Each x Other’s Art Meets Fashion concept of commoditizing art in wearable form is not a new idea, but apparently the label’s founders, Jenny Mannerheim and Ilan Delouis, have a commercial handle on it. Their fall collection came with a lot of business-driven news: They staged their first runway show at the Palais de Tokyo; hired Masha Gard, formerly of Margiela and Alexander Wang, as head of women’s wear; and started working with Lazar Cuckovic Couture on production.
The artistic collaborators of the season were Robert Montgomery, who composed a melancholy poem about the state of our digital-obsessed society, and the band Liquid Architecture, who performed a new song, “Go Free,” at the show. If the music and poetry set the creative and atmospheric guideposts of the season, it was difficult to see what they had to do with the clothes, which were mainly a lineup of deconstructed takes on suiting done in spare, utilitarian lines.

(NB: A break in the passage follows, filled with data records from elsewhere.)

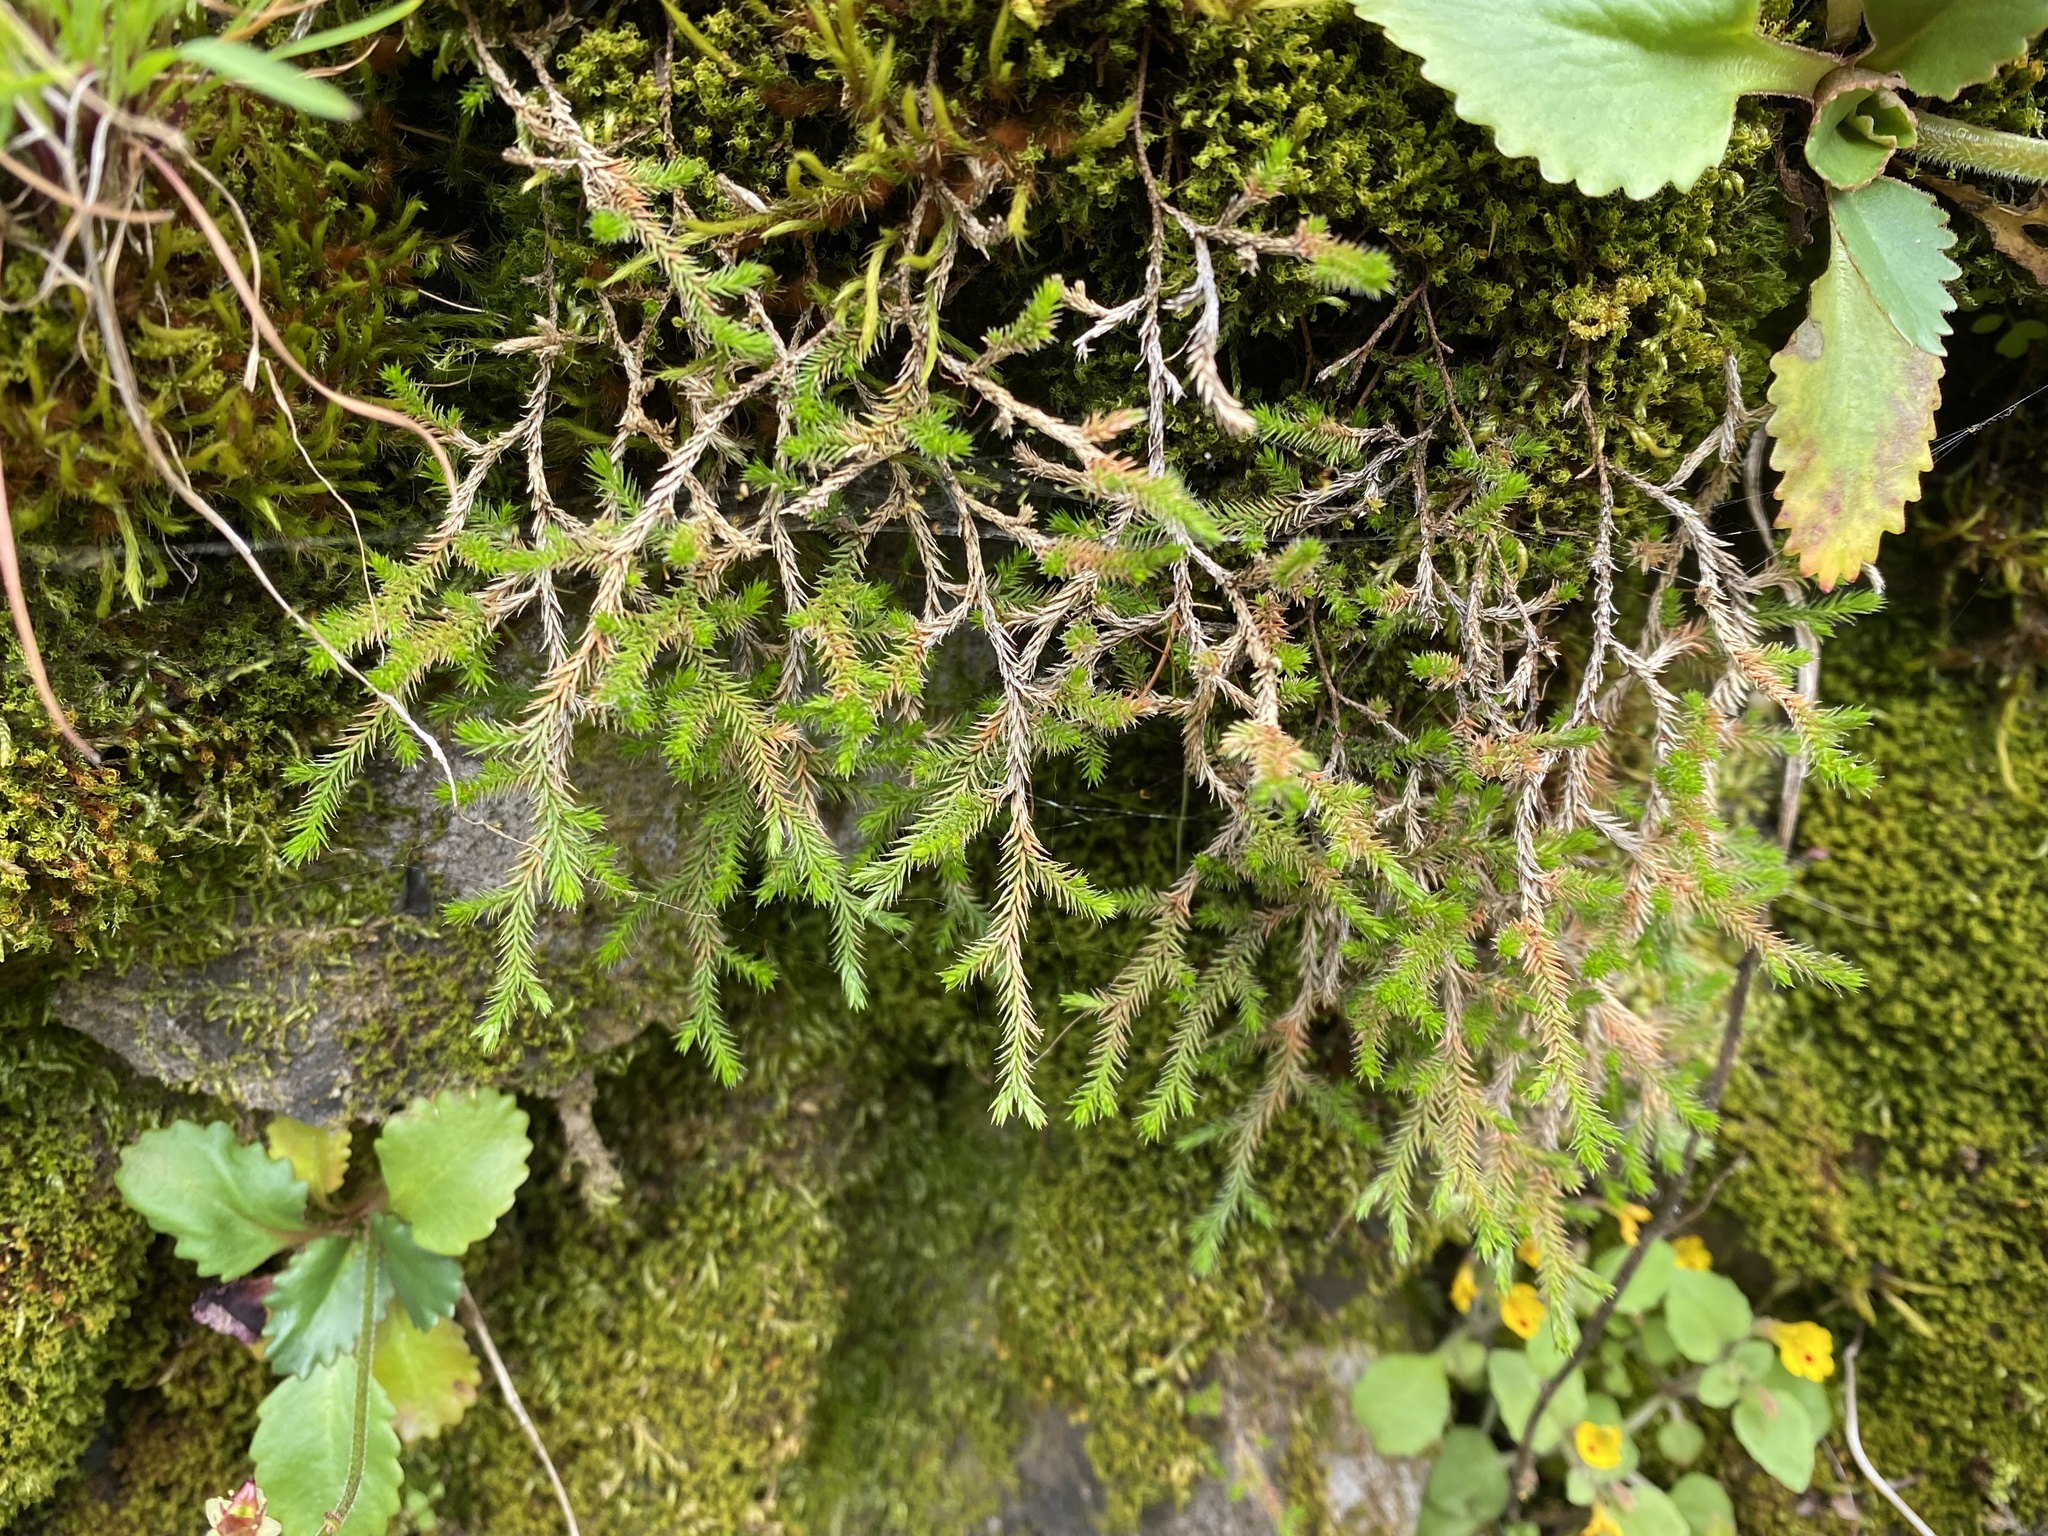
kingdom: Plantae
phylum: Tracheophyta
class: Lycopodiopsida
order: Selaginellales
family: Selaginellaceae
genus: Selaginella
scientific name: Selaginella wallacei
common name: Wallace's selaginella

Classic navy pinstripes were rendered as a workwear-inspired jumpsuit and a more feminine halter dress, and herringbone came on a mannish suit and a dégradé print on a nice, long jacket. Black leather motorcycle jackets over silk dresses, and oversize fisherman sweaters with tailored skirts blended with looks that have become routine in the contemporary market. Each x Other will need its artistic essence to stand out.